Une recette à suivre ?

Ces observations suscitent la curiosité : comment La Brique est-elle parvenue à de tels résultats dans un ce contexte ? Bien que les représentants de l’organisation commencent par dire que « ça ne s’explique pas », au fur et à mesure de la discussion, nous apprenons qu’il existe bel et bien des explications, desquelles nous pouvons tirer des enseignements ! La résilience dont ont fait preuve les Burkinabés, le fort ancrage local de l’organisation, une collaboration « interne-externe » nécessaire et une anticipation des risques en sont les principaux.

Résilience

Un premier constat a été clair pour les deux hommes : celles et ceux qui ne venaient pas de Diapaga s’en sont allés. Quant au personnel indigène, inscrit dans un cercle familial et social, il est resté et a fait preuve de résilience et de détermination. Par choix ou non, il a permis de maintenir les activités de La Brique.

Localisation

Le bureau de coordination de La Brique étant situé à Diapaga, il a facilité le suivi des activités. Toutefois, nos interlocuteurs précisent qu’il ne s’agit pas uniquement d’être sur place, mais d’y durer. En effet, l’organisation est investie dans la province depuis plus de 20 ans, y a établi un contact particulier avec la population, de l’« attachement » réciproque, qui permet de communiquer bilatéralement et facilement.

Collaborations avec différents acteurs

L’ancrage sur le long terme de l’organisation l’a légitimée auprès de nombreux acteurs de la région, tel que l’État, et lui a attribué une image fiable auprès d’acteurs internationaux. L’exemple concret et représentatif que Messieurs Miampo et Sanon nous donnent sont les vols utilisés pour sortir de Diapaga, fournis par le Service aérien humanitaire des Nations Unies. La voie terrienne étant trop dangereuse, les collaborateur·ice·s de La Brique ont dû faire appel à une solution aérienne, sous protection internationale.

Préparation et gestion des risques

Enfin, La Brique rend attentif à l’importance de la préparation en amont, de l’analyse des risques et du réalisme du projet.
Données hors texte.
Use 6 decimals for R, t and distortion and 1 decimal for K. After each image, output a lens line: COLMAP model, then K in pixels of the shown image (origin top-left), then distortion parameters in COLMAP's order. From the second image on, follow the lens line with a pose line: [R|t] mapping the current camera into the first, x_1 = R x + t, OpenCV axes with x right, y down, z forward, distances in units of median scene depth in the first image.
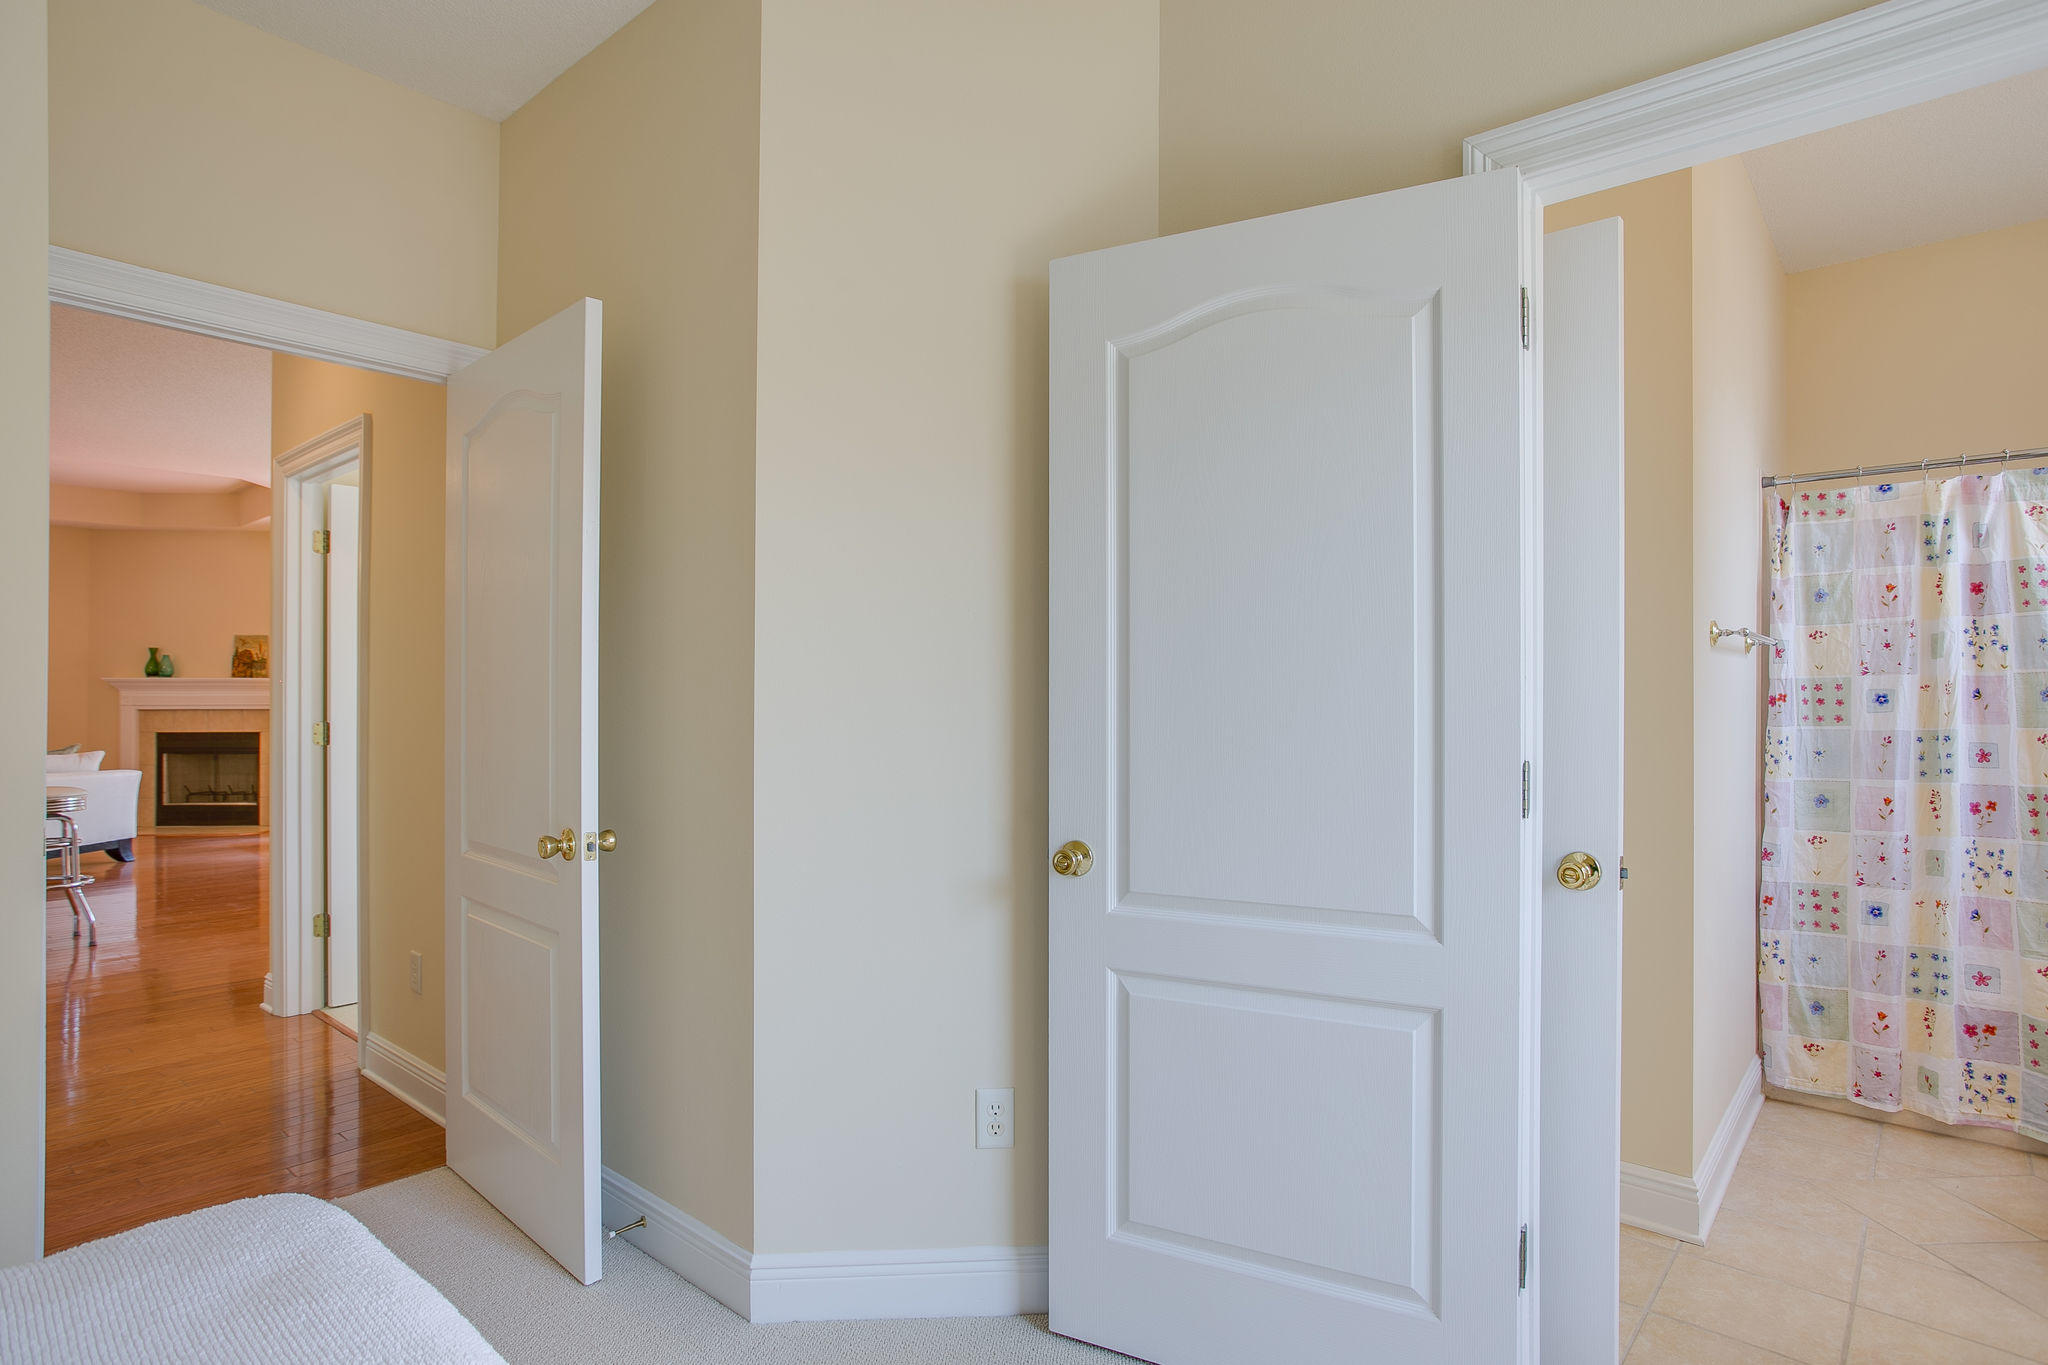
lens RADIAL K [[1089.9, 0, 1029.9], [0, 1089.9, 676.3], [0, 0, 1]] dist [-0.023174, 0.000970]
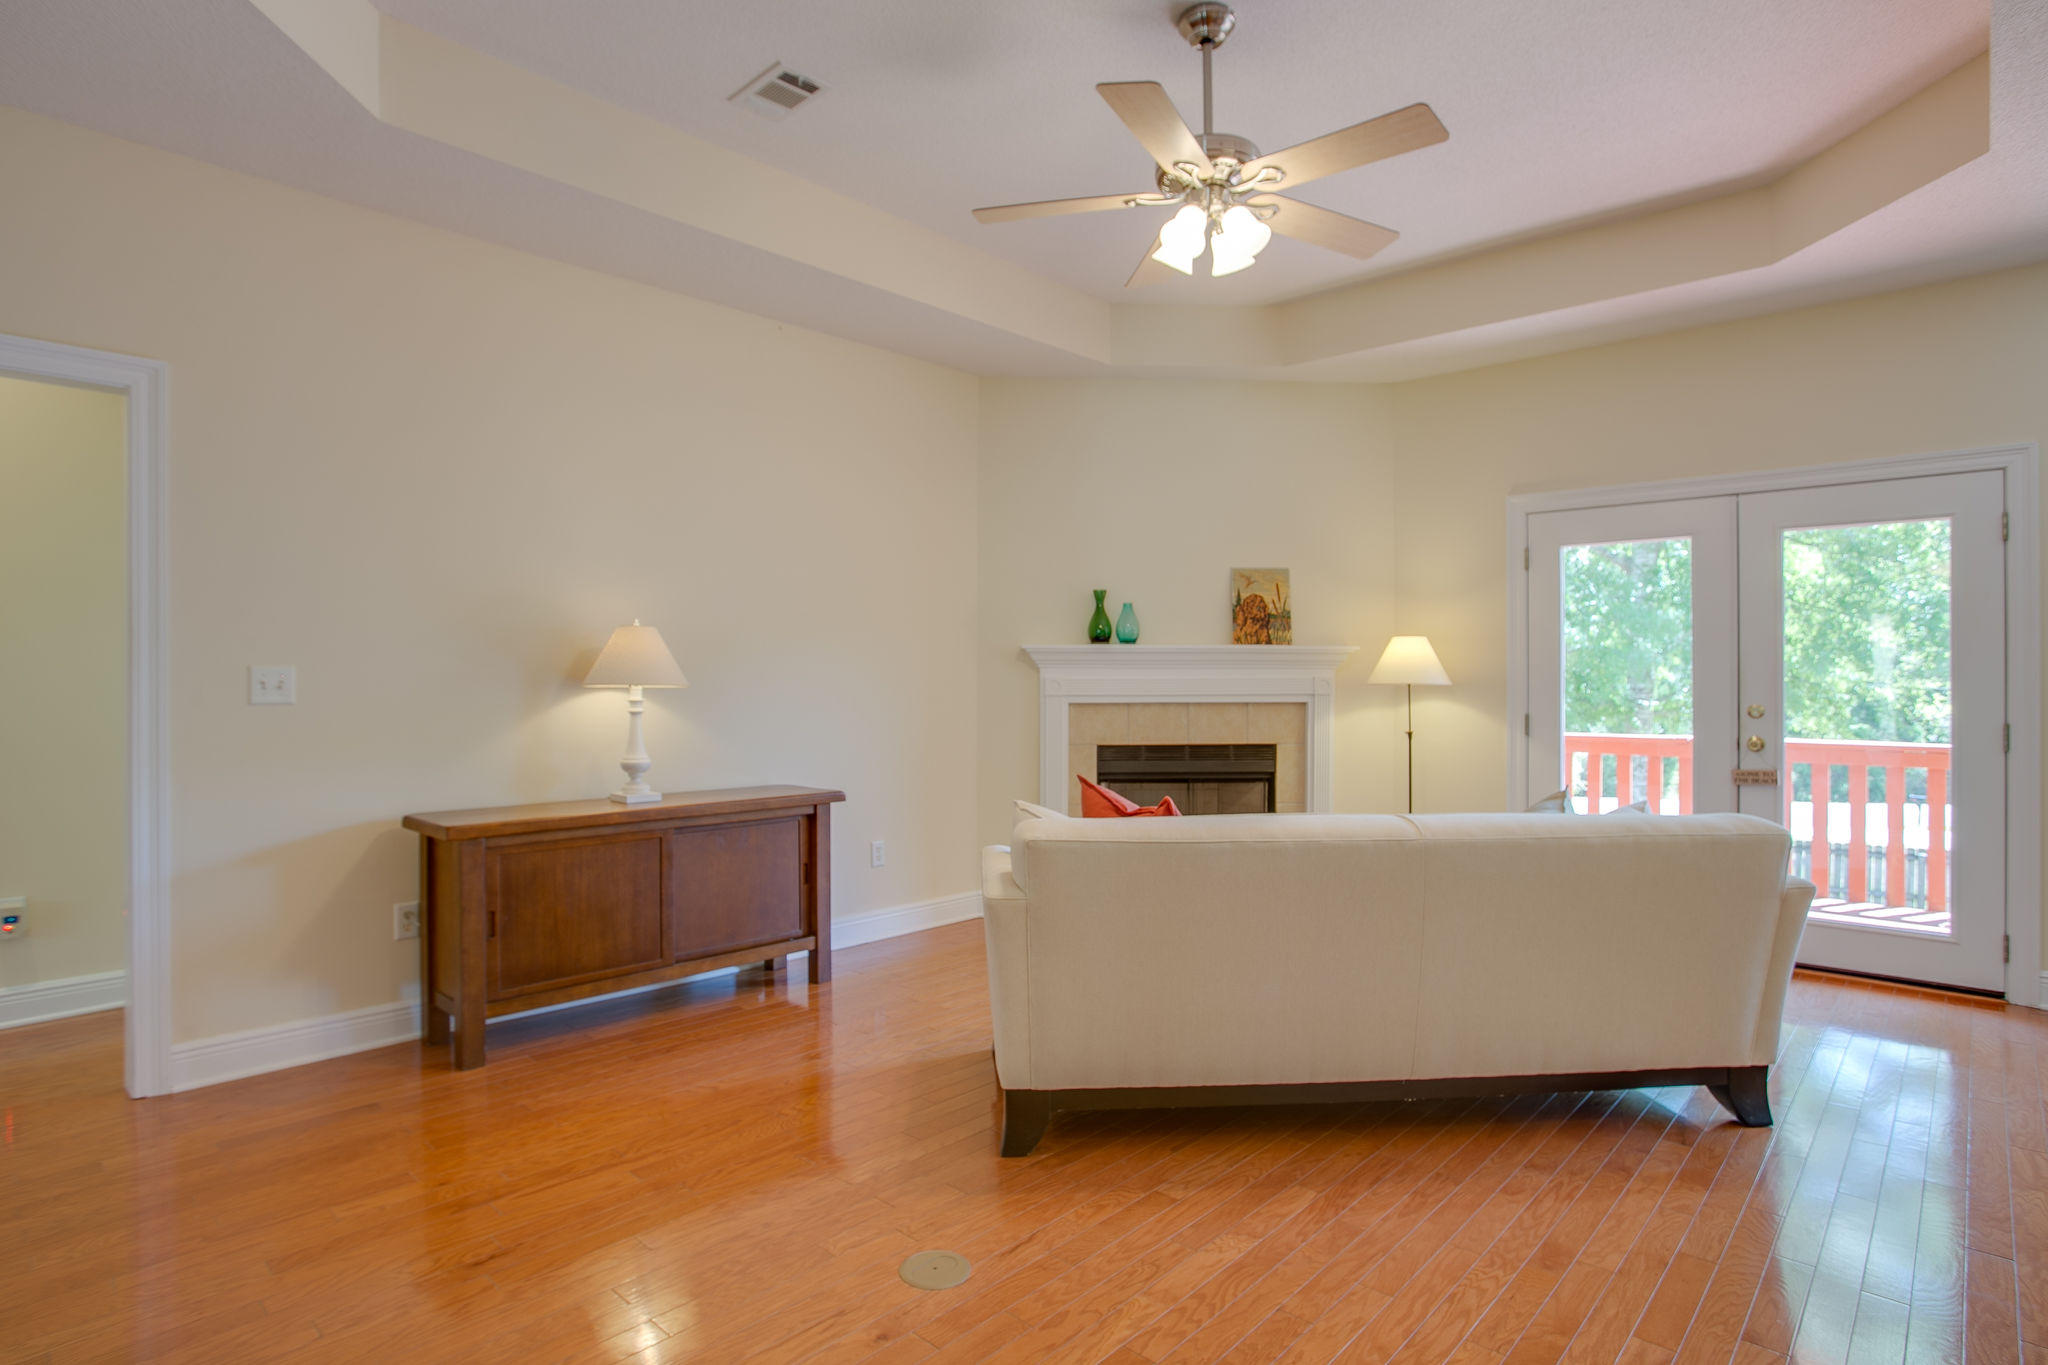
lens RADIAL K [[1089.9, 0, 1029.9], [0, 1089.9, 676.3], [0, 0, 1]] dist [-0.023174, 0.000970]
pose [[0.999635, -0.001724, -0.026964, -0.831726], [0.002100, 0.999901, 0.013925, 0.009324], [0.026937, -0.013977, 0.999539, 0.442569]]
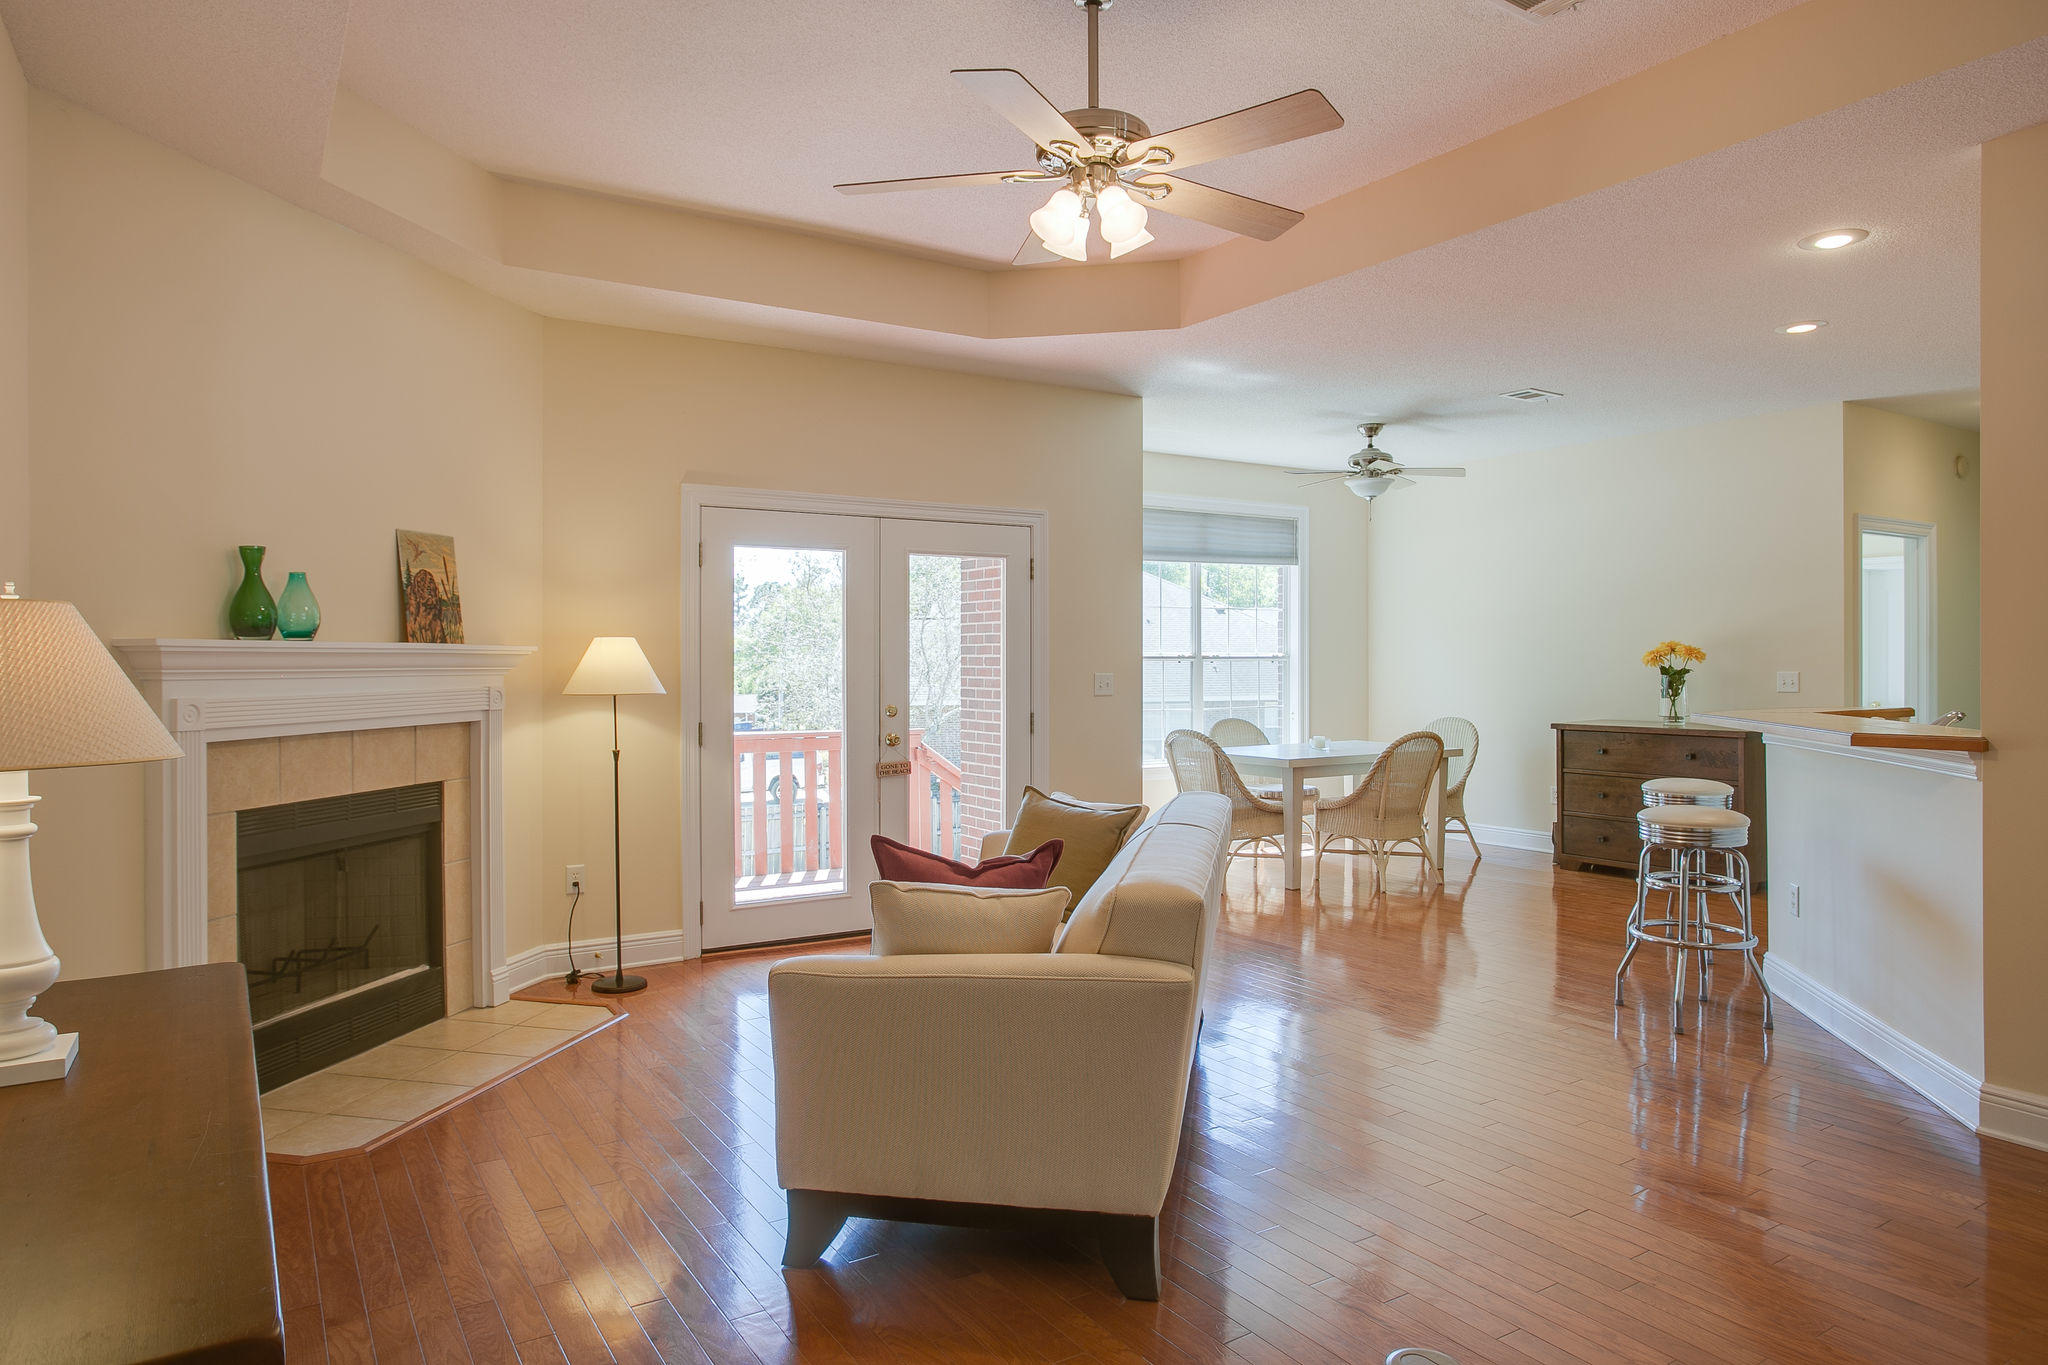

Des réflexions qui permettent à un projet de se maintenir malgré des situations inattendues. Cette fois encore, ils partagent un exemple parlant : les coupures des moyens de communication. Par l’anticipation, l’établissement d’un plan précis et le respect de celui-ci, les activités en Suisse comme au Burkina ont pu suivre leur cours.

Partage de connaissances

Toutefois, l’élaboration d’un tel projet ne se fait pas seule. Grâce au partage d’expériences, des enseignements se transmettent et permettent des cheminements éclairés et efficaces. Dans le cas de La Brique, le guide pratique La santé pour tous en zone rurale – Développer et renforcer les centres de santé : guide pratique, rédigé conjointement par le Dr Scartezzini et la Fedevaco (2018), s’est avéré formateur. Monsieur Sanon en témoigne : « il nous a permis de voir large et de mieux préparer le projet. Il sert non seulement de guide pour le CSPS de Barpoa, mais aussi pour les autres centres de santé du district sanitaire. Le MCD (médecin chef de district), responsable de la formation continue des agents de santé du district utilise ce guide comme manuel de formation ».

Alors pour débuter 2024, nous ne retiendrons non pas une recette à suivre, mais des ingrédients précieux. Nous garderons à l’esprit un projet qui s’est transformé en multiples réussites et enseignements : santé, localisation, résilience, collaborations et anticipation. Et surtout, une organisation méritante et impactante.